--- START OF EXCERPT ---

The wicket has got another terrorist

So, who was Deano referring to really?



'Prof' Jones seems prone to moments of 'typical, no-nonsense, light-hearted, livin'-on-the-edge, fair-dinkum forthrightness' © Getty Images
Setting aside scores of hot stories that came its way over the past fortnight, The Scoop presents to you this Tuesday the unending mystery of who exactly, if at all anyone, the temporarily disgraced cricket broadcaster Dean Jones called a terrorist in August.
It had been thus far widely accepted that 'Prof' Jones, in what close friends called a moment of "typical, no-nonsense, light-hearted, livin'-on-the-edge, fair-dinkum forthrightness", had referred to the bearded South African Muslim Hashim Amla as a terrorist during the second Test against Sri Lanka at Colombo. However, the Wednesday before last Jones issued the following clarification to the Sydney Morning Herald:
"In the long run, I wasn't even really referring to him. What was my comment? And who got the wicket? Amla got the catch, Nicky Boje was the bowler. Just listen to the comment. The terrorist got a wicket. Who got the wicket? I'll leave it up to you to work out who I was referring to."

--- END OF EXCERPT ---
--- START OF DATASET RECORDS ---

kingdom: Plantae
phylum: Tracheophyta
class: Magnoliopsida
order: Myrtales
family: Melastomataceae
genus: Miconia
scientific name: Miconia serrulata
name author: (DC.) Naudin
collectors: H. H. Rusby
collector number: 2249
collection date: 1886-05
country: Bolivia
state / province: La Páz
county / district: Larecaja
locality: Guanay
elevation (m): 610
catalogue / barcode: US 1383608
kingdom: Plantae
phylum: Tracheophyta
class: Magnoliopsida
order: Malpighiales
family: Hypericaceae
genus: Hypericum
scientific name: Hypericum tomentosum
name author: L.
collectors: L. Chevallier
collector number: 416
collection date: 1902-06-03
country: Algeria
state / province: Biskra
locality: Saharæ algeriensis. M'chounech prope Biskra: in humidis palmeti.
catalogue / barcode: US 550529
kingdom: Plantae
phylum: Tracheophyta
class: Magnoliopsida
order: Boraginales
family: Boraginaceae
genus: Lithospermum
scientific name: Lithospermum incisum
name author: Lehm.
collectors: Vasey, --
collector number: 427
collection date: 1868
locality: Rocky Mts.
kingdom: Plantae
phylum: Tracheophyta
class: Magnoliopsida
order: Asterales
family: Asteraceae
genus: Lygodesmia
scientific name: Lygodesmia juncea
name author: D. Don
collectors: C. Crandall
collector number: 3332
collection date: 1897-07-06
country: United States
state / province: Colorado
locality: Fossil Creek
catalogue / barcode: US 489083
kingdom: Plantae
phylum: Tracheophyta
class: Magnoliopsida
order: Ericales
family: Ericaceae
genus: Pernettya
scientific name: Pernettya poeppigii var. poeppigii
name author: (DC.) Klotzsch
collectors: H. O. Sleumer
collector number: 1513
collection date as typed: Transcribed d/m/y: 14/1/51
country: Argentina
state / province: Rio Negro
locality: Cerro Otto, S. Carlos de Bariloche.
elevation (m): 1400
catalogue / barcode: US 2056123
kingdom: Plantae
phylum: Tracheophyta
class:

--- END OF DATASET RECORDS ---

TASKS FOR THIS EXERCISE »
1. List every person named in the article about Dean Jones, giving each once under their full name.
2. In the Dean Jones article, set down the passage that begins at the words "The wicket has" and stops after "terrorist in August.".
3. Answer these from the Dean Jones article:
(a) In which city was the second Test against Sri Lanka played?
(b) Which newspaper received Jones's clarification?
(c) According to Jones, who was the bowler?

RESPONSES IN ORDER »
1.
Dean Jones
Hashim Amla
Nicky Boje

2.
The wicket has got another terrorist

So, who was Deano referring to really?



'Prof' Jones seems prone to moments of 'typical, no-nonsense, light-hearted, livin'-on-the-edge, fair-dinkum forthrightness' © Getty Images
Setting aside scores of hot stories that came its way over the past fortnight, The Scoop presents to you this Tuesday the unending mystery of who exactly, if at all anyone, the temporarily disgraced cricket broadcaster Dean Jones called a terrorist in August.

3.
(a) Colombo
(b) The Sydney Morning Herald
(c) Nicky Boje